Your instructions -
In the figure legend, how many independent experiments do the data in panel C represent?

*** Opening Document segment ***

FIGURE 5.

Protein translocation phenotypes of Sss1p domain mutants. A, FKY198 cells containing control or Sss1p mutant plasmids were grown in glucose medium for 6 h prior to ³⁵S labeling for 5 min. Whole cell extracts were immunoprecipitated with ppCPY- or DPAP B-specific antiserum, and the precipitates were resolved by 10 and 7.5% SDS-PAGE, respectively (panels edited from the same gels). Upon ER translocation, ppCPY is signal-cleaved and modified by N-linked glycan addition in the ER (p1CPY) and the Golgi (p2CPY). The type II membrane protein, DPAP B, acquires N-linked glycans upon correct ER membrane integration. Tunicamycin (Tu) treatment yielded signal-cleaved, but unglycosylated pro-CPY (lane 2) and the unglycosylated pre-form of DPAP B (pDPAP B). B, post-translational translocation in vitro. Membranes from FKY198 cells containing Sss1p (lane 1), vector (lane 2), or the NSUp-expressing plasmids (lane 3) after 6 h in glucose were incubated with a ³⁵S/TDBA-labeled K5/K14-ppαf substrate, with visualization after 12.5% SDS-PAGE. The 3gpαf translocated and glycosylated form is indicated. C, analysis of precursor targeting to Sec61p. Membranes prepared from FKY198 cells containing Sss1p (WT) or the NSUp-expressing plasmids after 6 h of growth in glucose medium were incubated with the ³⁵S/TDBA-labeled K5/K14-ppαf after ATP-depletion. Two-thirds of each reaction was UV-irradiated, and half of this was precipitated with Sec61p-specific antiserum. The reaction products were visualized after 12.5% SDS-PAGE, and cross-links between ppαf and Sec61p are indicated (ppαfxSec61p). Lane 1 contains radiolabeled protein standards. The data in A and B are representative of two independent experiments, and the data in C are representative of three independent experiments.

*** Closing Document segment ***
*** Opening Data under study ***

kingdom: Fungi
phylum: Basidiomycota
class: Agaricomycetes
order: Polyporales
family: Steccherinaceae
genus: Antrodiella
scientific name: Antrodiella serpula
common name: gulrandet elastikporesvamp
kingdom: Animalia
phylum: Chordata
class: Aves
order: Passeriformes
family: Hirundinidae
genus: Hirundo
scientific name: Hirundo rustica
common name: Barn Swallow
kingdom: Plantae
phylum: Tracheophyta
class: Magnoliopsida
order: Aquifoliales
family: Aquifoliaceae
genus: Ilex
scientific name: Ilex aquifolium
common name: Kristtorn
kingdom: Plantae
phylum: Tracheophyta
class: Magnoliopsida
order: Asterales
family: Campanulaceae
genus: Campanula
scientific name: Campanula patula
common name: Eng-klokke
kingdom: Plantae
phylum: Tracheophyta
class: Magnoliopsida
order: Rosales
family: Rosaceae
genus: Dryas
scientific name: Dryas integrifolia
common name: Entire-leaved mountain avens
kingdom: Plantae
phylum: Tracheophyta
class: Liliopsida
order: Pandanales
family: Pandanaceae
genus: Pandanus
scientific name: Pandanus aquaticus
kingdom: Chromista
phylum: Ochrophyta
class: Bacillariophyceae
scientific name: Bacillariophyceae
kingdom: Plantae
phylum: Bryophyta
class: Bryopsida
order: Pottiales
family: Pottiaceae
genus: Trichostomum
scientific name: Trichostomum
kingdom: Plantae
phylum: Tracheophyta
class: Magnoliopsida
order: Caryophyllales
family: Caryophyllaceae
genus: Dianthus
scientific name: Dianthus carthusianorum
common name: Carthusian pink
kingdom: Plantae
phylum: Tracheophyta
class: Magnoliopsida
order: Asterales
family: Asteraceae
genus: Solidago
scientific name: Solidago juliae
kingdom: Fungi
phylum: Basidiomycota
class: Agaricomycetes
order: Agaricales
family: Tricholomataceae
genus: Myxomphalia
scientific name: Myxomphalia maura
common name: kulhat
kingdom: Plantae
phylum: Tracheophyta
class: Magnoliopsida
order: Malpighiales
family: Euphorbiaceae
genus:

*** Closing Data under study ***

Written response -
Three